Since COVID-19 pulled the plug on live, in-school learning last spring, two predominantly Black charter school systems in Sacramento have turned negatives into positives, chaos into community. They’ve made it clear that without sustained parental involvement, the horse won’t run, the plane won’t fly. When it comes to remote learning, Fortune School of Education and St. Hope Public Schools are making sure no child, parent, guardian or grandparent is left behind. In addition to free meals, the school systems are providing free Chromebooks, Wi-Fi hotspots, low-cost Internet, headsets, tech support, teaching assistants and behavioral and psychological counselors. They are also providing well-trained teachers who have learned to be patient with themselves as well as their scholars and families.

For generations, African Americans often felt that the education deck was stacked against them — inferior schools, higher rates of discipline and suspensions, fewer resources, teachers that seemed not to understand or believe in them.

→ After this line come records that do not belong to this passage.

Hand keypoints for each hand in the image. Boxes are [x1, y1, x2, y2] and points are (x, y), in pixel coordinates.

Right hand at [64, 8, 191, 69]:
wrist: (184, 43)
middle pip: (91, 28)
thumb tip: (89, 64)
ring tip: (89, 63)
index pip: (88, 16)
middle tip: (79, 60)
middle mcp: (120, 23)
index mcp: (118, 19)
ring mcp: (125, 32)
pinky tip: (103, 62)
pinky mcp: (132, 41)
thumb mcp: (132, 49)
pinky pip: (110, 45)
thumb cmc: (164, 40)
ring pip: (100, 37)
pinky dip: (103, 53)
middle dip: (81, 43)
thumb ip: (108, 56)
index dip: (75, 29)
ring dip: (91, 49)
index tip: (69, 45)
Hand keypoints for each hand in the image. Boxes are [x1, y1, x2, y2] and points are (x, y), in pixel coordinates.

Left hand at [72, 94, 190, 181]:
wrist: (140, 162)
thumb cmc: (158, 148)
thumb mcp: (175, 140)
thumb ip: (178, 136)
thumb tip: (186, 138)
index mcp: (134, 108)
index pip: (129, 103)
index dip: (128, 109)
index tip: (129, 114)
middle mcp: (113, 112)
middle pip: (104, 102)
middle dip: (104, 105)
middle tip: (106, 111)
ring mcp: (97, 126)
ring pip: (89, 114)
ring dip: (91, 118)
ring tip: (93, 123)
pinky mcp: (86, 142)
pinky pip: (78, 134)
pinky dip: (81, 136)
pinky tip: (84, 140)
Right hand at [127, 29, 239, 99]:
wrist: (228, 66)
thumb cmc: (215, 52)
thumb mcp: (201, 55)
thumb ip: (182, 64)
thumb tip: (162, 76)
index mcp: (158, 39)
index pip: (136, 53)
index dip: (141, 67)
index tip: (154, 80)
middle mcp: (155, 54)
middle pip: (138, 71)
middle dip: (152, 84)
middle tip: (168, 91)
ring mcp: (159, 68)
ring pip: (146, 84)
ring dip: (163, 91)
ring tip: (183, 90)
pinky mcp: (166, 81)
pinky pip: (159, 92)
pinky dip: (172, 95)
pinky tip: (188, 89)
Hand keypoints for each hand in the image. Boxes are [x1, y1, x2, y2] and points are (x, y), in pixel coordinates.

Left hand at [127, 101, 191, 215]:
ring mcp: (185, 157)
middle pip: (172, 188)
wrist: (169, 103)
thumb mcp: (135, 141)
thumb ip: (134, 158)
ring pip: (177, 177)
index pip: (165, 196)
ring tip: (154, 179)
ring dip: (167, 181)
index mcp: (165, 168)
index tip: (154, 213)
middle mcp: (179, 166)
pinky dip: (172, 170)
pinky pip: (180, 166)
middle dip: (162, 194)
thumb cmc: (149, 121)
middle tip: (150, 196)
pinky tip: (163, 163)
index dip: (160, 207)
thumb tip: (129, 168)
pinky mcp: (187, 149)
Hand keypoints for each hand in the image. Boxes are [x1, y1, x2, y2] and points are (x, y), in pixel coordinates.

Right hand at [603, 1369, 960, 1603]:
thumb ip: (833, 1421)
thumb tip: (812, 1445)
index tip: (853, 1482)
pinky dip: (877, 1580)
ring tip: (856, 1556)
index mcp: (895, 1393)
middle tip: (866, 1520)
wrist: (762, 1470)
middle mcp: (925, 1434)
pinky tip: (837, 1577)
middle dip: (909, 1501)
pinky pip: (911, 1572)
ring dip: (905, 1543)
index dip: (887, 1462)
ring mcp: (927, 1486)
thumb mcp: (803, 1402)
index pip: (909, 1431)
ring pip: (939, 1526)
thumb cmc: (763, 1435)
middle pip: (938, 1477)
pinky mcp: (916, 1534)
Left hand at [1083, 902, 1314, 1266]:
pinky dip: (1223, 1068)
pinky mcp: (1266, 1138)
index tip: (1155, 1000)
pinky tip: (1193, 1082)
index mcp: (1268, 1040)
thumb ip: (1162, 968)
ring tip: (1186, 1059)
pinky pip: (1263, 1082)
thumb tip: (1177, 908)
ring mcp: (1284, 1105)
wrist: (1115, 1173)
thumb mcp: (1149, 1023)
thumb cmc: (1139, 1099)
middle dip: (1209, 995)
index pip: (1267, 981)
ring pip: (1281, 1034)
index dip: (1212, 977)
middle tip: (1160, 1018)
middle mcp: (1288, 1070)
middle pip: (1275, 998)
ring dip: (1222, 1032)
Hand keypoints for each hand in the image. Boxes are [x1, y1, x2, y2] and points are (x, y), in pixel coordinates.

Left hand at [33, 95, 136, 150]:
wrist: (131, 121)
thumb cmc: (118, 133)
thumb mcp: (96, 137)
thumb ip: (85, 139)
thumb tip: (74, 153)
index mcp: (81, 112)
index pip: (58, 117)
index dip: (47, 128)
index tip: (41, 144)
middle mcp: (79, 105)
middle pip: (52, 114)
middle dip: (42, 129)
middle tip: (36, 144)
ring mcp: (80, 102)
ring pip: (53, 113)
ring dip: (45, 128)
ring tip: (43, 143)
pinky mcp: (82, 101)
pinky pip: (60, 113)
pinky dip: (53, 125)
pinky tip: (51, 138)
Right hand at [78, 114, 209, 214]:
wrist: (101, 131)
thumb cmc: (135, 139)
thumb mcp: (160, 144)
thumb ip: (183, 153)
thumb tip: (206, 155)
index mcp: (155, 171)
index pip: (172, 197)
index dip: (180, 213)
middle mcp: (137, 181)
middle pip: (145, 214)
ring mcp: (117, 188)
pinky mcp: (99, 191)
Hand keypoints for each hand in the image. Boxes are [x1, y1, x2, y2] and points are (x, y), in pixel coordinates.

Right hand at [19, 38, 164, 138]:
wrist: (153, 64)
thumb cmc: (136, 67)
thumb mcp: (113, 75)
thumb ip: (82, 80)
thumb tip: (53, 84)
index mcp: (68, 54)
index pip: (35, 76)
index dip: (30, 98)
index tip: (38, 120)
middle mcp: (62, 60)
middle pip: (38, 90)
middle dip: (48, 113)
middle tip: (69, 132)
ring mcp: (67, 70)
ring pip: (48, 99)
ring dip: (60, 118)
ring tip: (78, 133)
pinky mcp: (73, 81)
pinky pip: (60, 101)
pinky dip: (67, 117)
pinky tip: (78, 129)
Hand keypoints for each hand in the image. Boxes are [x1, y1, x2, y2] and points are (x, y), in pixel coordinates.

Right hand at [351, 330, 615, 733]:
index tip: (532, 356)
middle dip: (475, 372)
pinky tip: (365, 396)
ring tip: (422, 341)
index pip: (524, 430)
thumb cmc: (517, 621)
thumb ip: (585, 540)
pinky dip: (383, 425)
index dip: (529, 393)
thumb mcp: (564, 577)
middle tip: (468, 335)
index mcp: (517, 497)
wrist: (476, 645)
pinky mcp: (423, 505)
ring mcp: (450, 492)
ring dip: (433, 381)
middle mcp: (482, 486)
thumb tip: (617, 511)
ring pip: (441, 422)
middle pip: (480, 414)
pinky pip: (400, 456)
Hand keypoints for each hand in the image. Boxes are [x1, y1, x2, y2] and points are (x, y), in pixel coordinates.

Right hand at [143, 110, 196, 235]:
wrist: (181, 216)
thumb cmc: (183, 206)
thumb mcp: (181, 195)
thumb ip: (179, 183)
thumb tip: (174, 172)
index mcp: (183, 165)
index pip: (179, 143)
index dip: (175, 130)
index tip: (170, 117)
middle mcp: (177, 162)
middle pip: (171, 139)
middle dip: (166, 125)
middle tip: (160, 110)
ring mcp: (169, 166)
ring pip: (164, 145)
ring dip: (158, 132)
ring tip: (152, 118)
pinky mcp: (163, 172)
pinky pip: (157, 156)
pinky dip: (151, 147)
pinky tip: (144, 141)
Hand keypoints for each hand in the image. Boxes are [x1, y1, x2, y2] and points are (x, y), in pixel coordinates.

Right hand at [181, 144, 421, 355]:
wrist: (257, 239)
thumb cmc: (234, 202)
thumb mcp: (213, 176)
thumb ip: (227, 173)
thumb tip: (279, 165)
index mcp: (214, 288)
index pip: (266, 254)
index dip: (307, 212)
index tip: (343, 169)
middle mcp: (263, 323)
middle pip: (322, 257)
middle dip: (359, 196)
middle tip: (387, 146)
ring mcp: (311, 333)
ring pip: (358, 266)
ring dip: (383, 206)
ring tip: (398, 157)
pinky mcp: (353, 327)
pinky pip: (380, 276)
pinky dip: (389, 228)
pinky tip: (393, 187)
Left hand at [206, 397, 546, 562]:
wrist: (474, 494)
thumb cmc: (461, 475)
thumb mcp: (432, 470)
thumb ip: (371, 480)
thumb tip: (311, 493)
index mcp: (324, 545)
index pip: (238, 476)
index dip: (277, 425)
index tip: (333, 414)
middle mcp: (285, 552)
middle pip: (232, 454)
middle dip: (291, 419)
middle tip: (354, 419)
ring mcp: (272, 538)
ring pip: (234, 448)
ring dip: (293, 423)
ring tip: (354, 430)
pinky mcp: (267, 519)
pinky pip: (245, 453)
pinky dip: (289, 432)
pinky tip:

“Black students remain the lowest performing subgroup in California other than special needs students,” Dr. Margaret Fortune, founder and CEO of eight predominantly Black K-12 charter schools in Sacramento serving 1,904 students and another in San Bernardino serving 395, explained to The Sacramento Observer. “We’re 65 percent African American and 26 percent Latino and mixed race — most of them low income.”

The demands of distance learning have prompted more parental engagement than ever. “It’s not uncommon for us to have 100 parents on a Zoom call with the principal to teach them how to use the curriculum,” Dr. Fortune said. “We don’t expect you to become an overnight tech expert.”

But in the time worn tradition of making a way out of no way, African American parents, teachers and administrators are striving to meet the demands of the day. “When we held our kindergarten, 5th and 8th grade graduation ceremonies, instead of 100 parents we had 11,000 people from all over the country, and even got a shout out from comedian Tracy Morgan. It’s a level of celebrating the individual scholar that goes beyond the four walls of the multipurpose room, and our parents are communicating with parents from all over the country,” added Dr. Fortune. “We’ve gone beyond our initial goal of keeping our school community together in a healthy and joyful way and now are adding to our academic rigor, so kids don’t fall into COVID-19 learning gaps.”